И он с нажимом добавил:
— Если посчитают нужным заняться делом.
— Смерть моего Марьяна не считать — нужным?..
— Потому что говорить о своих делах с другими, — перебил меня Адам, — они не любят. А иногда просто не имеют права. И ты их не вини. Не лезь к ним, а они к тебе не полезут. Если что-то серьезное случится — разберутся сами.
Я был в холодной ярости. Не считать серьезным — такое?
— Не лезь ты в бутылку, — сказал Щука. — Если это было убийство — рано или поздно его раскопают.
— Кто это раскопает?
— Мы.
— Что ж, помогай бог, — сухо сказал я.
Хилинский вышел проводить меня. Стоя на этой занюханной площадке, беседовали.
— Слушай, что означает твое?

— Три, — сказал я.
— Гм. Ну хорошо. И вот это, расспроси, кто такой Бовбель, банды которого в войну и после войны гуляли возле Ольшан.
— Что, это важно?
— Щука считает.
— Тогда можно.
— Чепуха какая-то получается с этой полоской, — сказал он. — Кроме вот этого «слуцких ворот» и слова «жажда».
— Почему?
— Не знаю… Ну, а как там рыбка у вас ловится?

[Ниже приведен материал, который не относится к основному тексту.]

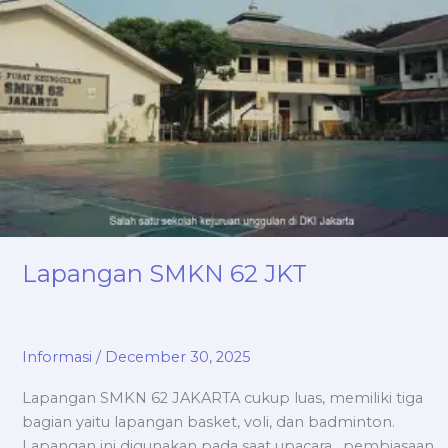
62
JKT
Lapangan SMKN 62 JKT
Informasi
/
December 30, 2025
Lapangan SMKN 62 JAKARTA cukup luas, memiliki tiga
bagian yaitu lapangan basket, voli, dan badminton.
Lapangan ini digunakan pada saat upacara , pembiasaan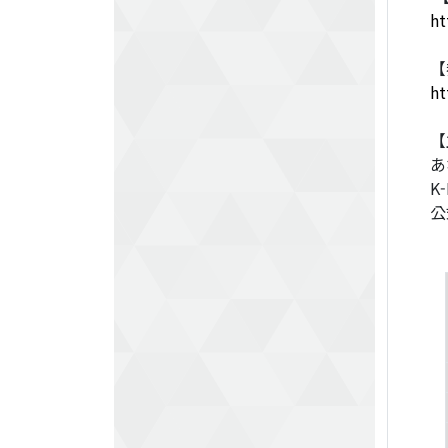
ht
【
ht
【
あ
K
公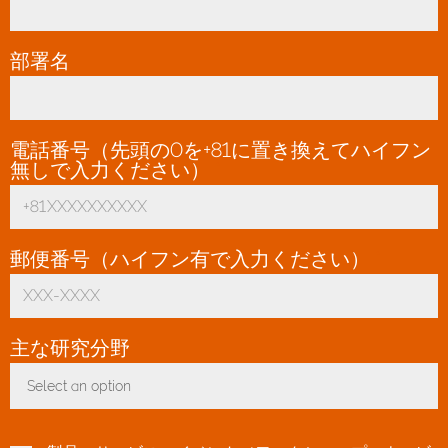
部署名
電話番号（先頭の0を+81に置き換えてハイフン
無しで入力ください）
*
郵便番号（ハイフン有で入力ください）
*
主な研究分野
*
Select an option
Toggle Dropdown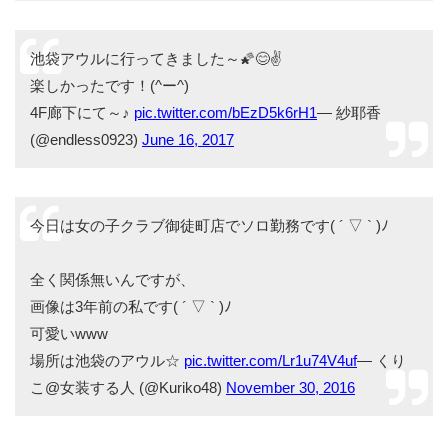
池袋アウルに行ってきました～🌠😊✌
楽しかったです！(^ー^)
4F廊下にて～♪
pic.twitter.com/bEzD5k6rH1
— 紗耶香
(@endless0923)
June 16, 2017
今日は女の子クラブ御徒町店でソロ勤務です( ´ ▽ ` )ﾉ
全く関係無いんですが、
画像は3年前の私です( ´ ▽ ` )ﾉ
可愛いwww
場所は池袋のアウル☆
pic.twitter.com/Lr1u74V4uf
— くり
こ@女装する人 (@Kuriko48)
November 30, 2016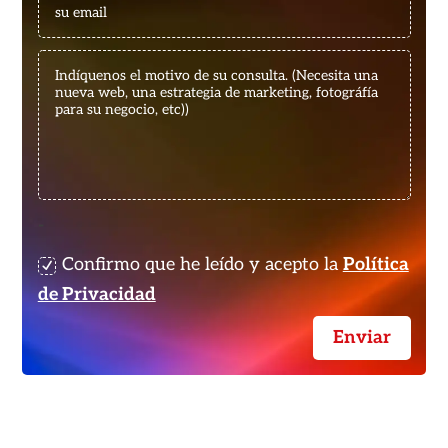
-
Confirmo que he leído y acepto la
Política
de Privacidad
Enviar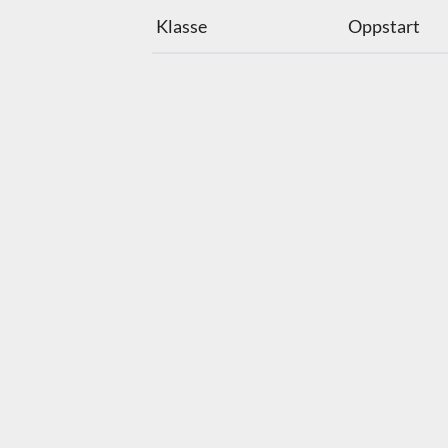
Klasse
Oppstart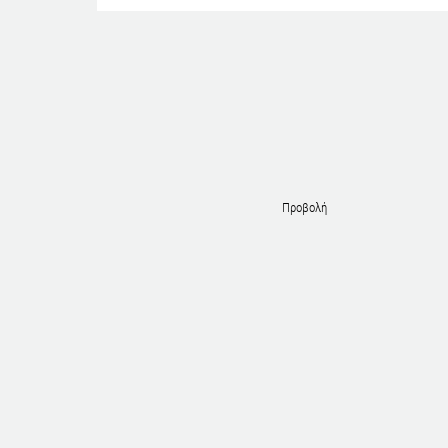
Προβολή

— Не знаю, — в тон ему ответил я.
— Спроси, если ловится, может, и я к тебе подъеду. А что еще делать пенсионеру?
— Знаешь, пенсионер, — сказал я, — катись ты к такой-то матери…
— Качусь, — улыбнулся он и закрыл дверь.
ГЛАВА XIV. О безумцах и мелочах, которые не стоят и выеденного яйца
И снова трясет машину по дороге Езно — Ольшаны.
Если это можно, конечно, назвать дорогой.
Но археологи не жалуются. И Шаблыка со Змогителем. И Высоцкий с Гончаренком. Одному лишь мне кажется, что на такой дороге только масло сбивать. И я даже не знаю, повезло мне или нет, когда из окна вагона увидел всю компанию на перроне (что-то выгружали) и в последнюю минуту, почти на ходу, спрыгнул.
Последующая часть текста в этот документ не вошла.